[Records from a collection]
▽
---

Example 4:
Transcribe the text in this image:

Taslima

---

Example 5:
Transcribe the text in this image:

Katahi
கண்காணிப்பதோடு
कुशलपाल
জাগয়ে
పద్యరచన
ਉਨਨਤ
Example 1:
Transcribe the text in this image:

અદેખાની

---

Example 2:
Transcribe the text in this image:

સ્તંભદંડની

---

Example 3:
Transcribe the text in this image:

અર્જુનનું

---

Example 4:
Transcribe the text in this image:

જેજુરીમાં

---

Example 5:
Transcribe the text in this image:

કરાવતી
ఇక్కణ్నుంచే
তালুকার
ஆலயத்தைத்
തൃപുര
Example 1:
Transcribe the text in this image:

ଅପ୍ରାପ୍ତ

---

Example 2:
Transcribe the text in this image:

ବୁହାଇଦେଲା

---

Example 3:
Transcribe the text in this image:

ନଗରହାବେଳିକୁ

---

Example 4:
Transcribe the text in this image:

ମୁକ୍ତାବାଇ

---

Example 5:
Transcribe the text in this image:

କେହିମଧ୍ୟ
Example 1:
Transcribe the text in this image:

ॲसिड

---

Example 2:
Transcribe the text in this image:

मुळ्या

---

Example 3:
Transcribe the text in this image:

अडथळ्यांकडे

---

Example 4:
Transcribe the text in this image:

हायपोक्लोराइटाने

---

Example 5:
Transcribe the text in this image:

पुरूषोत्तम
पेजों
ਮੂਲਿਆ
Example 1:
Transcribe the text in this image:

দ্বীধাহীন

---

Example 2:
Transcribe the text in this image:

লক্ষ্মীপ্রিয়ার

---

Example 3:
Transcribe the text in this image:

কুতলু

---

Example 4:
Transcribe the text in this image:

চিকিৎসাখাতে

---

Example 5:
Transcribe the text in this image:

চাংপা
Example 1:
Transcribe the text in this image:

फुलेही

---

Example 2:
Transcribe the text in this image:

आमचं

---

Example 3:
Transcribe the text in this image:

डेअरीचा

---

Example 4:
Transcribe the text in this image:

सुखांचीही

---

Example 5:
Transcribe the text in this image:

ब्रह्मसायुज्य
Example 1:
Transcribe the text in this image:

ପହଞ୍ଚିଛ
△
**Exercise instructions**
Word for word, set down all of the records above.

**Written solution**
---

Example 4:
Transcribe the text in this image:

Taslima

---

Example 5:
Transcribe the text in this image:

Katahi
கண்காணிப்பதோடு
कुशलपाल
জাগয়ে
పద్యరచన
ਉਨਨਤ
Example 1:
Transcribe the text in this image:

અદેખાની

---

Example 2:
Transcribe the text in this image:

સ્તંભદંડની

---

Example 3:
Transcribe the text in this image:

અર્જુનનું

---

Example 4:
Transcribe the text in this image:

જેજુરીમાં

---

Example 5:
Transcribe the text in this image:

કરાવતી
ఇక్కణ్నుంచే
তালুকার
ஆலயத்தைத்
തൃപുര
Example 1:
Transcribe the text in this image:

ଅପ୍ରାପ୍ତ

---

Example 2:
Transcribe the text in this image:

ବୁହାଇଦେଲା

---

Example 3:
Transcribe the text in this image:

ନଗରହାବେଳିକୁ

---

Example 4:
Transcribe the text in this image:

ମୁକ୍ତାବାଇ

---

Example 5:
Transcribe the text in this image:

କେହିମଧ୍ୟ
Example 1:
Transcribe the text in this image:

ॲसिड

---

Example 2:
Transcribe the text in this image:

मुळ्या

---

Example 3:
Transcribe the text in this image:

अडथळ्यांकडे

---

Example 4:
Transcribe the text in this image:

हायपोक्लोराइटाने

---

Example 5:
Transcribe the text in this image:

पुरूषोत्तम
पेजों
ਮੂਲਿਆ
Example 1:
Transcribe the text in this image:

দ্বীধাহীন

---

Example 2:
Transcribe the text in this image:

লক্ষ্মীপ্রিয়ার

---

Example 3:
Transcribe the text in this image:

কুতলু

---

Example 4:
Transcribe the text in this image:

চিকিৎসাখাতে

---

Example 5:
Transcribe the text in this image:

চাংপা
Example 1:
Transcribe the text in this image:

फुलेही

---

Example 2:
Transcribe the text in this image:

आमचं

---

Example 3:
Transcribe the text in this image:

डेअरीचा

---

Example 4:
Transcribe the text in this image:

सुखांचीही

---

Example 5:
Transcribe the text in this image:

ब्रह्मसायुज्य
Example 1:
Transcribe the text in this image:

ପହଞ୍ଚିଛ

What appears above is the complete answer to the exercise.